Dada a intervenção das lideranças, que, em tempos de redes sociais, têm especial preocupação com a transmissão das tradições do povo Mebêngôkre, é impossível saber se o Hina Hina permaneceria como um novo traço cultural ou não passaria de uma moda. A incorporação de costumes de outras culturas às próprias tradições não é algo novo entre os Kayapó. Na década de 1970, forrós embalaram as aldeias em uma festa chamada de “samba”, que deixou de ser realizada tempos depois. Já em um de seus mitos, os Kayapó contam que uma criança remanescente do Povo Morcego, que vivia em cavernas, os ensinou cantos e danças usados posteriormente em suas festividades.
“Os Kayapó absorvem e transformam aspectos culturais de outros povos. Assim, como o Hina Hina, que foi um caso emblemático, existe a Festa da Mandioca, incorporada a partir do contato com povos indígenas do Alto Xingu”, conta Simone Giovine, cineasta e um dos coordenadores do Coletivo Audiovisual Beture, formado dentro das aldeias.
Segundo ele, dosar as influências recebidas por meio de smartphones e tablets é um desafio dos jovens Kayapó, a quem é conferida a responsabilidade de manter fortes e valorizadas as tradições de seu povo. “Os jovens precisam estar conectados às suas tradições e atuar como defensores delas em um mundo novo, cada vez mais modernizado. O Coletivo Beture tenta oferecer ferramentas para que os jovens da etnia reflitam e lidem com isso”, diz ele.

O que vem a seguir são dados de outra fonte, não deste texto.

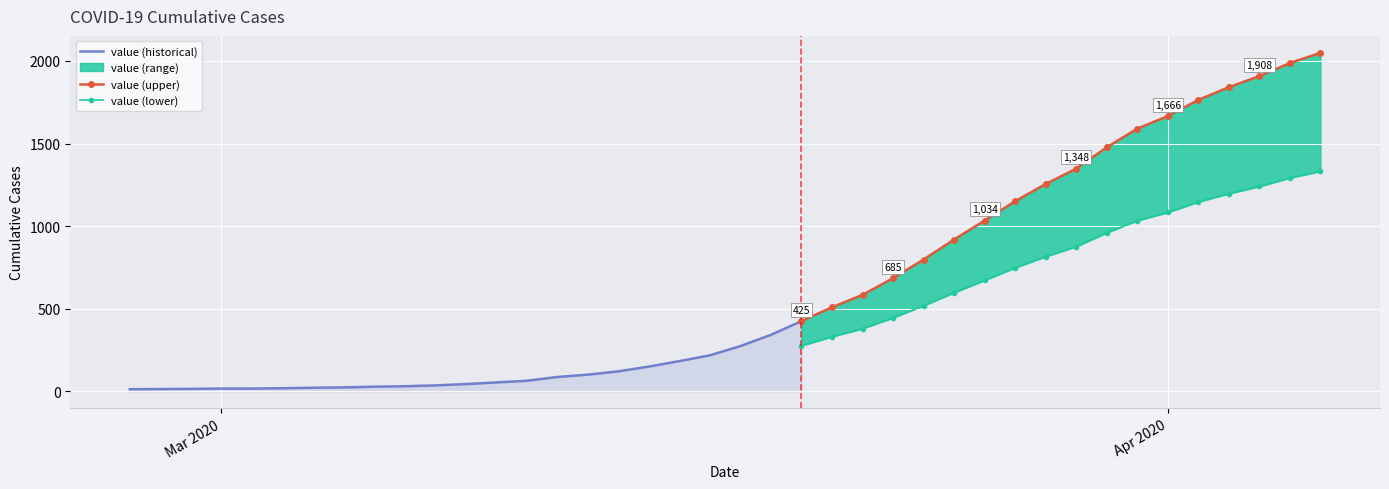

Reading right to left, transcribe all the data shown in this chart.

2020-04-06=2049	2020-04-05=1987	2020-04-04=1908	2020-04-03=1841	2020-04-02=1764	2020-04-01=1666	2020-03-31=1590	2020-03-30=1477	2020-03-29=1348	2020-03-28=1255	2020-03-27=1151	2020-03-26=1034	2020-03-25=919	2020-03-24=798	2020-03-23=685	2020-03-22=584	2020-03-21=509	2020-03-20=425	2020-03-19=342	2020-03-18=274	2020-03-17=218	2020-03-16=183	2020-03-15=150	2020-03-14=121	2020-03-13=101	2020-03-12=87	2020-03-11=64	2020-03-10=54	2020-03-09=44	2020-03-08=36	2020-03-07=31	2020-03-06=28	2020-03-05=24	2020-03-04=22	2020-03-03=19	2020-03-02=17	2020-03-01=17	2020-02-29=15	2020-02-28=14	2020-02-27=13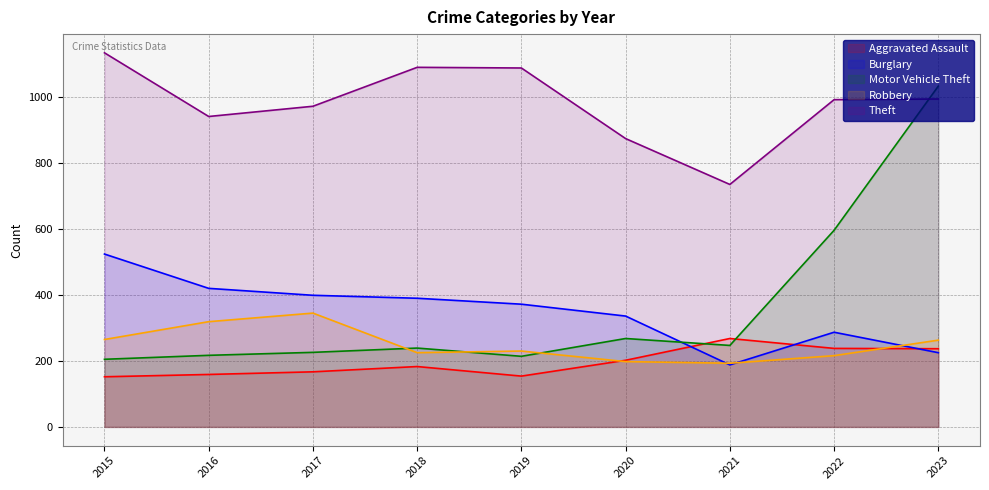

Where does the Burglary series first go above 372?

2015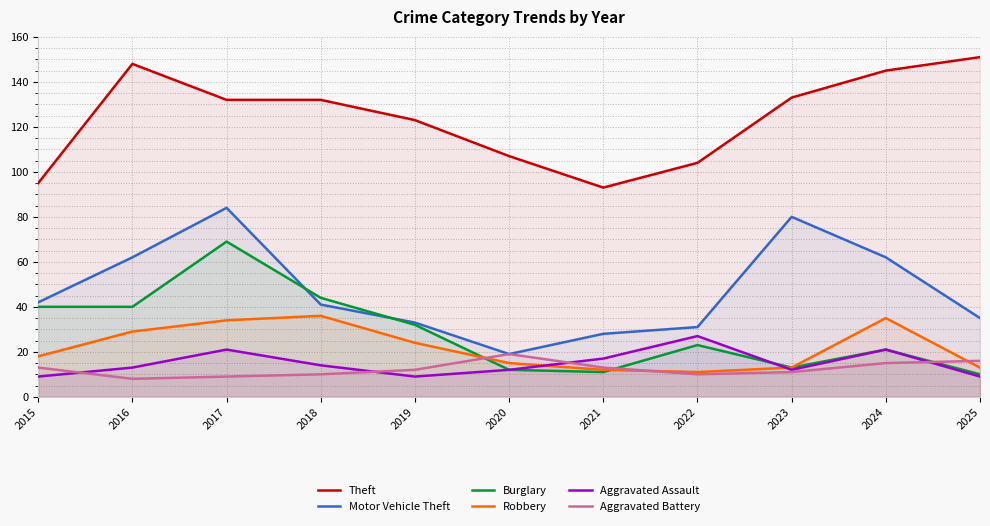

Reading right to left, transcribe all the data shown in this chart.

Theft: 151	145	133	104	93	107	123	132	132	148	95
Motor Vehicle Theft: 35	62	80	31	28	19	33	41	84	62	42
Burglary: 10	21	13	23	11	12	32	44	69	40	40
Robbery: 13	35	13	11	12	15	24	36	34	29	18
Aggravated Assault: 9	21	12	27	17	12	9	14	21	13	9
Aggravated Battery: 16	15	11	10	13	19	12	10	9	8	13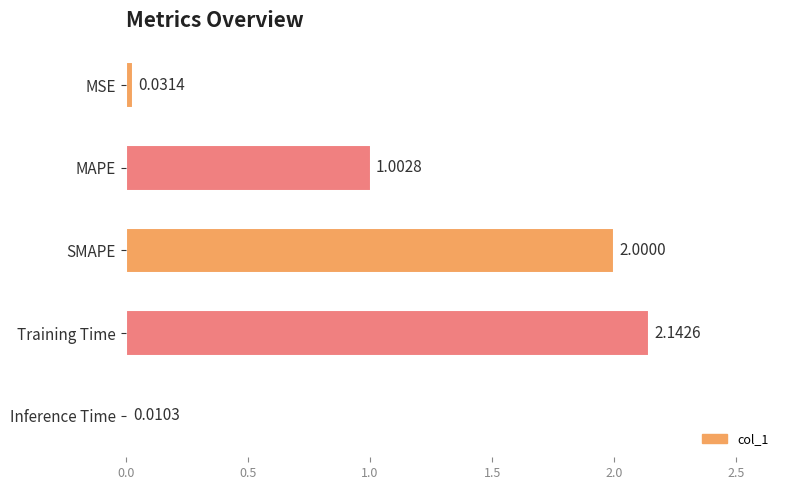

Which has a higher value, Inference Time or SMAPE?

SMAPE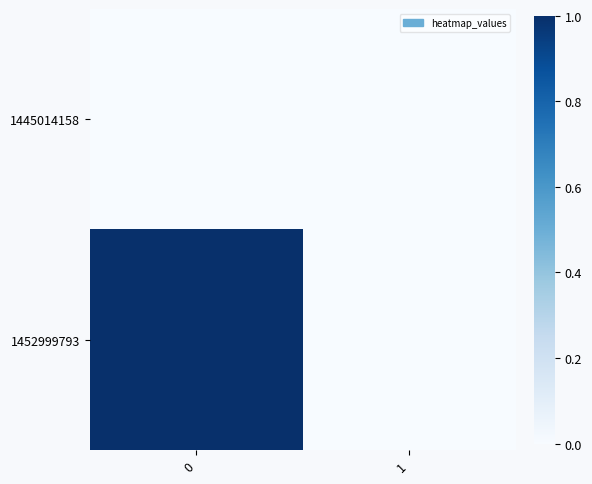

Between 1 and 0, which is larger?

1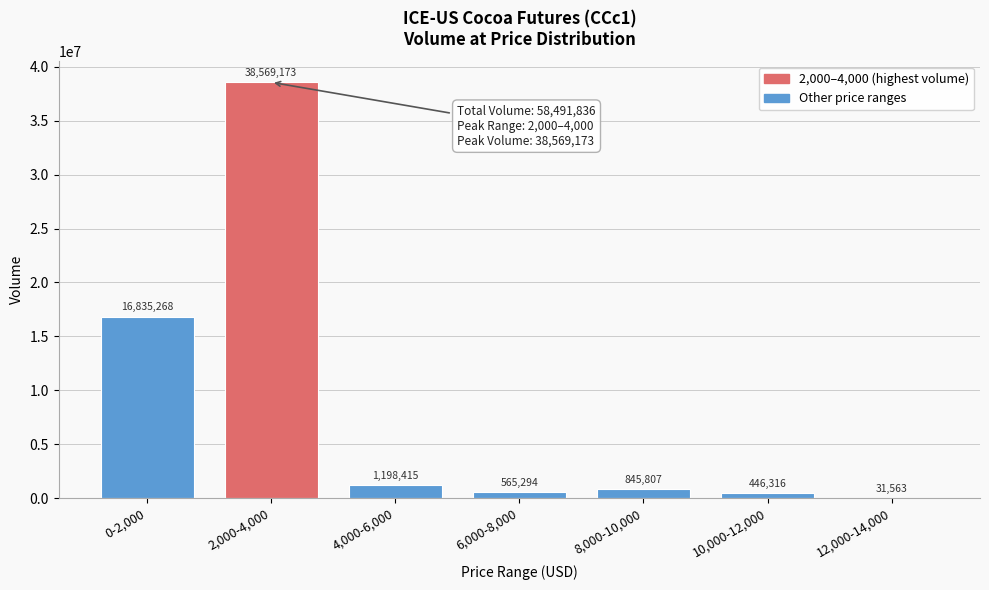

Reading left to right, extract all data points from this chart.

0-2,000=16835268	2,000-4,000=38569173	4,000-6,000=1198415	6,000-8,000=565294	8,000-10,000=845807	10,000-12,000=446316	12,000-14,000=31563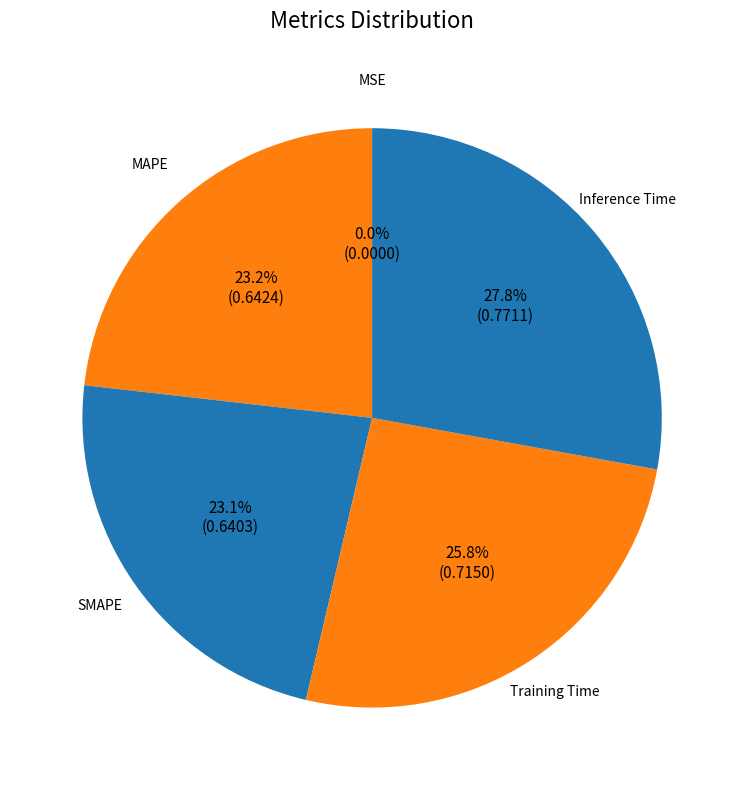

How much of the chart is everything except Inference Time?

72.2%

A reflexão do grupo sobre o intercâmbio cultural gira muito em torno do conceito de mekukradjá àbikàra – algo como “cultura impura”, em português – e vem permeando também a produção de obras para a exposição que será realizada pelo projeto Tradição e Futuro na Amazônia, patrocinado pelo Programa Petrobras Socioambiental, em 2023. Nelas, o Beture quer mostrar que a absorção de elementos de outras culturas pelos Kayapó, embora causem mudanças, podem também contribuir para fortalecer as tradições milenares do povo, caso dos registros audiovisuais e fotográficos feitos pelo próprio coletivo. Afinal, se o mundo muda todos os dias, que seja para ajudar.